Greece will make Covid vaccinations mandatory for over-60s, and fine those who refuse.
Fines of €100 (£85) will be imposed at monthly intervals from mid-January with the money going towards the Greek health system, Prime Minister Kyriakos Mitsotakis said.
Roughly 63 per cent of Greece’s 11-million population is vaccinated, but data shows more than 520,000 people over 60 are yet to get the jab.
“Greeks over the age of 60… must book their appointment for a first jab by January 16,” Mitsotakis said in a statement to the cabinet. “Their vaccination is henceforth compulsory.”
The measure is still to be put to a parliamentary vote, but lawmakers are widely expected to approve it.
‘Heavy responsibility’
Other countries have made vaccines mandatory for health workers and other high-risk workers, Greece will become the first in the EU to target a specific age group.
Austria has also announced that compulsory Covid vaccinations will begin in February.
But Syriza, Greece’s main opposition party, said the measures were punitive and financially excessive.
Mitsotakis said the decision had “tortured” him, but he felt a “heavy responsibility in standing next to those most vulnerable, even if it might fleetingly displease them”.
Meanwhile the expansion of the UK”s Covid booster programme poses a “huge logistical challenge” for the NHS, experts have said.
Health leaders said the campaign was already at its “most complex phase” even before the Government confirmed changes to the programme.
The Joint Committee on Vaccination and Immunisation (JCVI) said that all adults should become eligible for boosters and that the time between second dose and booster should be reduced from six months to three months.
Now ministers have set the challenge for the NHS to offer boosters to all adults in just 62 days.

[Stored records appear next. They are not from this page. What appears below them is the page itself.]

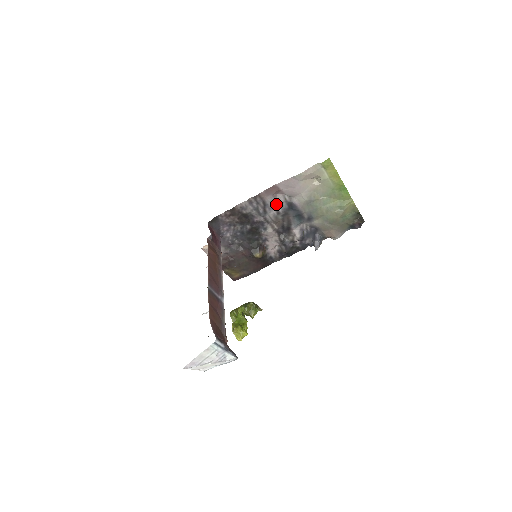
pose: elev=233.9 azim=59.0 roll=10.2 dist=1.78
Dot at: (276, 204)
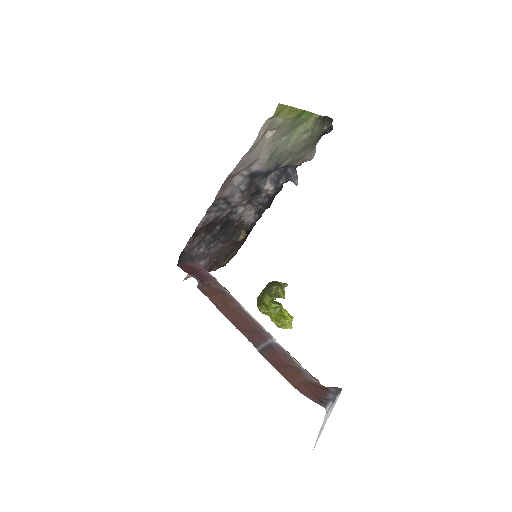
Dot at: (237, 188)
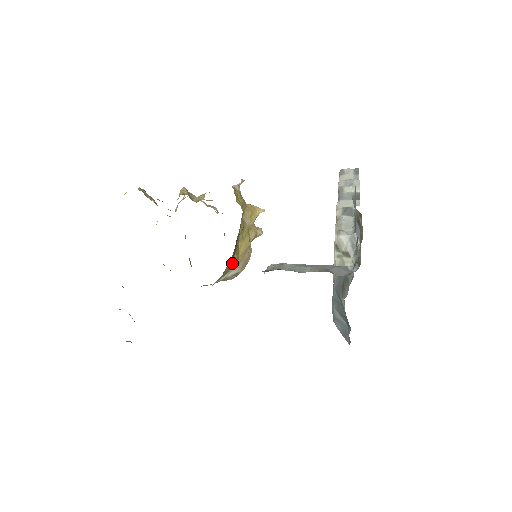
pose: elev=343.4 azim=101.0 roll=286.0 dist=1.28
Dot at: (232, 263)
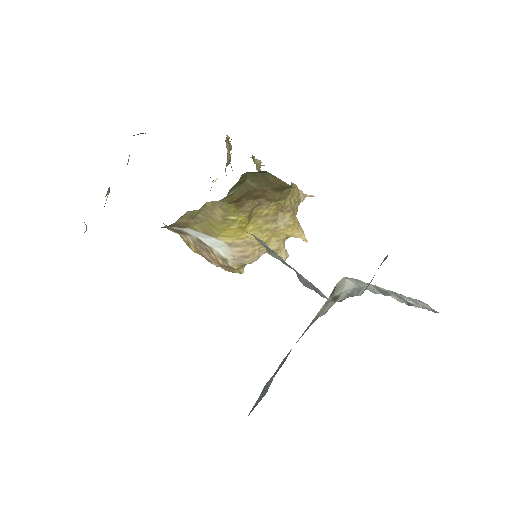
Dot at: (227, 227)
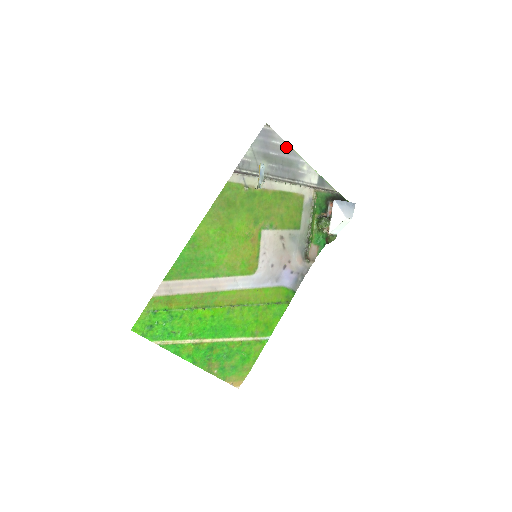
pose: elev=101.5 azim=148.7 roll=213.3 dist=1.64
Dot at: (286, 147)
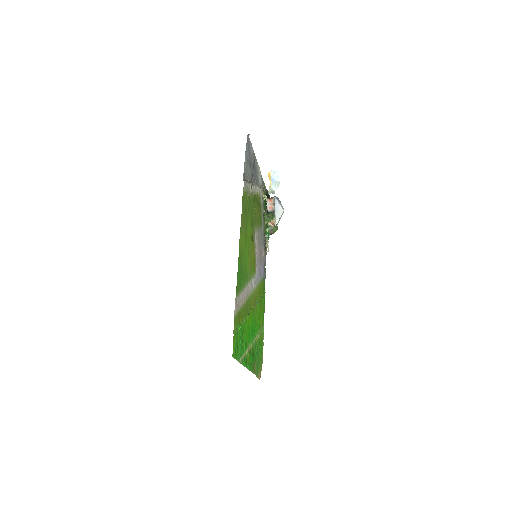
Dot at: (253, 153)
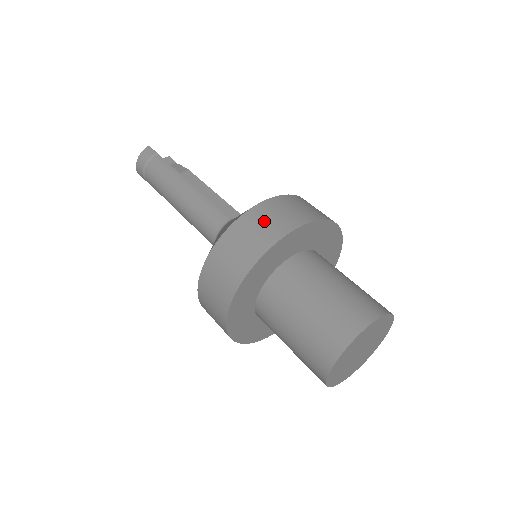
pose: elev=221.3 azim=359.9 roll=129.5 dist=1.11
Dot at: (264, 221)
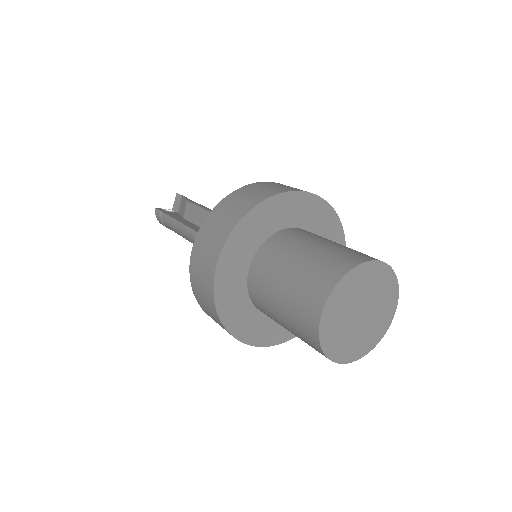
Dot at: (199, 272)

The NHS has set out plans to increase capacity as well as call in military support and an army of volunteers.
‘The right thing to do’
Amanda Pritchard, NHS England chief executive, told a Downing Street press conference that the NHS was working with St John Ambulance and the Royal Voluntary Service to recruit “tens of thousands” more volunteers, and on Monday the NHS will start to recruit 10,000 paid vaccinator roles.
Saffron Cordery, deputy chief executive of NHS Providers, which represents NHS trusts, said: “The target to offer boosters to all eligible adults by the end of January presents a huge logistical challenge for the NHS, but given the potential threat from the Omicron variant, it is absolutely the right thing to do.

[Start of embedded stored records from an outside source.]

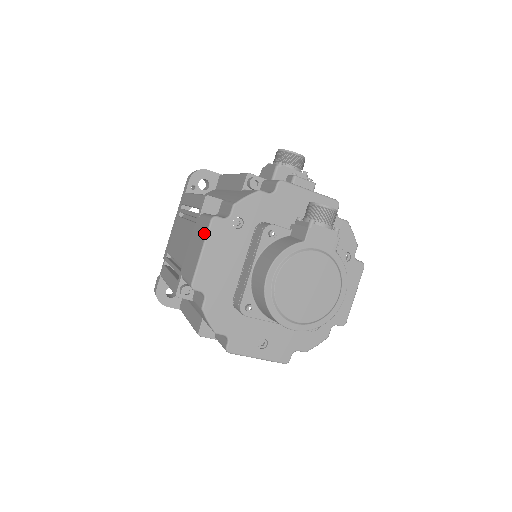
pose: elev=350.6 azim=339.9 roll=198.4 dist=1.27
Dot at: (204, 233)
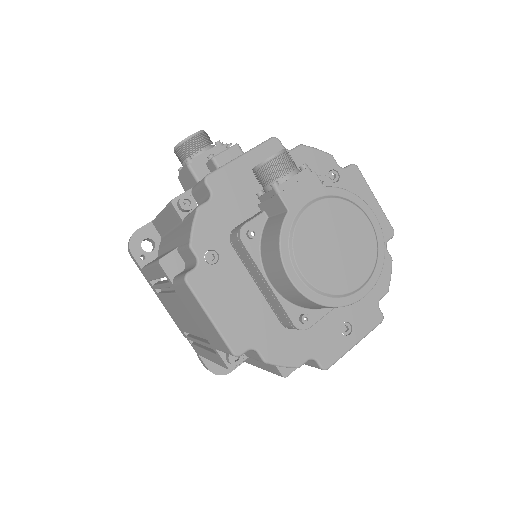
Dot at: (193, 299)
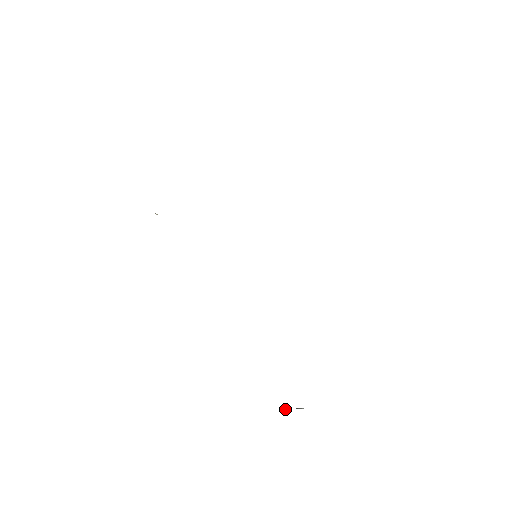
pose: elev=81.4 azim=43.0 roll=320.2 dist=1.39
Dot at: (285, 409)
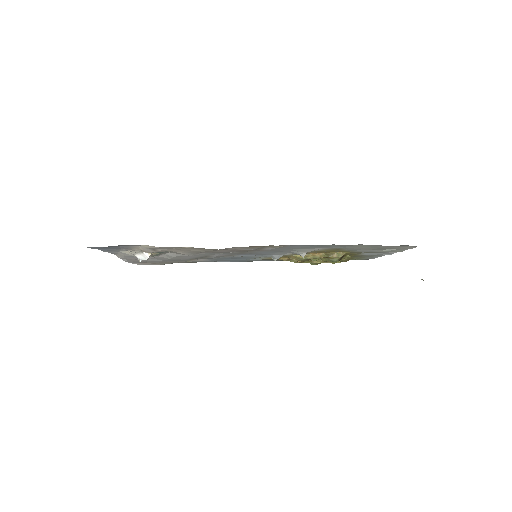
Dot at: occluded
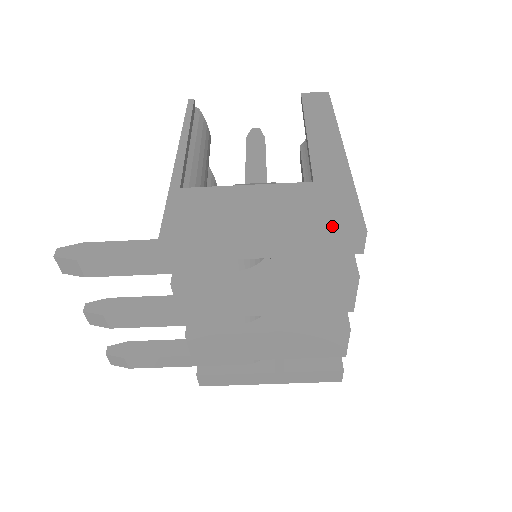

“There are many competing pressures. The health service is already operating at, and sometimes beyond, full stretch.
“But trusts have been at the heart of the vaccination campaign that has done so much to curb the threat from Covid-19, and will play their full part in expanding and accelerating the programme.”
NHS Confederation’s chief executive, Matthew Taylor, said accelerating the booster programme would have consequences for a service that was already stretched.
“I think we can do it but to do it will have other consequences,” he told BBC Radio 4’s PM programme.
“Everybody knows our health service is under unprecedented pressure this winter. When you take a system that is already under enormous pressure and finds it difficult to cope, and you throw something else into it, then I’m afraid it will have consequences.
“We need to be realistic about what the health service is going to be able to do when it is prioritising these booster programmes.”